ARetter90 commented 2 years ago

Hej,

I have done everything with covariate estimations now on our university cluster and it runs ok fast. So is the approach correct that if I want to test lets say diversity estimates between seasons I run the ASV table with a design matrix of autumn and spring and if i want to compare within autumn, i run an asv table only of the autumn data and compare river and groundwater samples? I wont create a design matrix where I test both at the same time, right? I put pertubation down to 0.01 now, what do you think about that - how would I justify it? And when I need overall shannon and simpson estimates, is one-hot encoding matrix still ok? ( To see a change with disturbances such as nitrate concentrations for instance)

Best, Alice

mooreryan commented 2 years ago

is one-hot encoding matrix still ok?

If you want divnet-rs variable encoding to match the way the R package does it, you will need to use dummy encoding rather than one-hot. Here is an example of exporting data from R.

ARetter90 commented 2 years ago

I know how to create these matrices and input for divnet-rs - but how would I create a dummy encoded matrix for the purpose of comparing all samples? Would I just use my sample ID as variable for dummy encoding with no intercept?

mooreryan commented 2 years ago

Ah, I see, when you say overall shannon/simpson estimates you mean with no covariates (ie using the samples themselves as a covariate) is that correct? If that is what you want to do, you can remove one of the columns in the one-hot encoded matrix_null.csv that you sent, and it will be in dummy encoding.

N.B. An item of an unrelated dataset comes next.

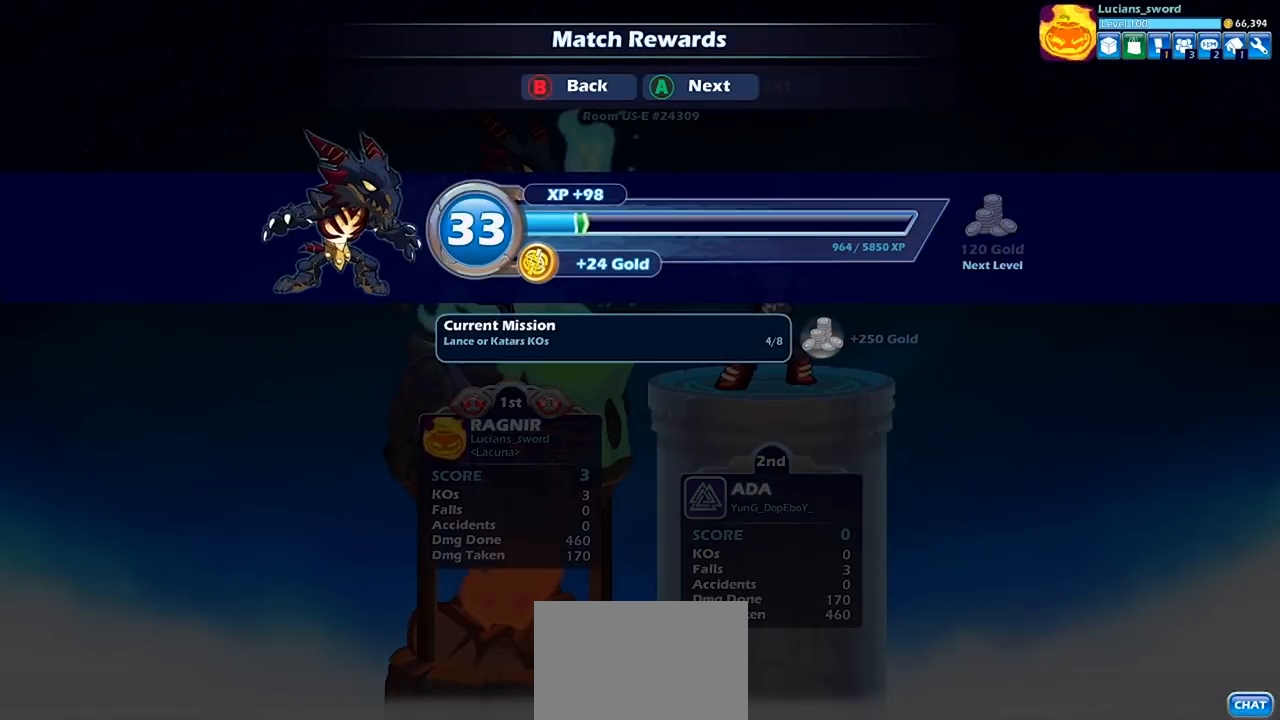
{"buttons": [], "left_stick": "center", "right_stick": "center", "events": []}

However, I still don't think it is a good idea to run your full data set with no covariates. Even with perturbation of 0.01, you will still have the same problem of the very high diversity estimates. Many of samples have quite low sequencing depth (e.g., 36 of your samples have fewer than 1000 reads or counts) and you have a pretty high number of taxa...when you combine that with not providing covariate info, it will result in a noticeable effect from the zero-replacement on decent number of your samples (ie the really high diversity estimates that you saw for some samples).

The Willis lab members will have a better idea as to whether it is a good idea or not though!

AlexaBennett commented 1 year ago

Hi all! (please let me know if this should be a new issue) Has there been any work into how to identify if an estimate is heavily influenced by sudocounts? and any minimum recommendations for the number of features, total observation, and zeros where one would expect for the sudocounts to begin to significantly influence the estimates?

svteichman commented 1 year ago

Hi @AlexaBennett!

In the paper written on the methods implemented in DivNet, you can check out Figure 2, which investigates the effect of pseudocounts on a few of the diversity metrics implemented in DivNet. This gives an example of investigating in a data analysis how changing the magnitude of pseudocounts changes diversity estimates. Additionally, when you run the function divnet on your data, you have the option to change the perturbation parameter. You can use this parameter to run your own sensitivity analysis by changing the value of the perturbation (which determines the pseudocount) and see how this affects the results that you get.

There are no minimum recommendations for the number of features, total observations, and zeros where we would expect the pseudocounts to start to significantly influence the estimates, it will depend on a combination of those things (which is why running a sensitivity analysis on your data or similar simulated data could be helpful in your setting).

Let me know if you have any questions about this.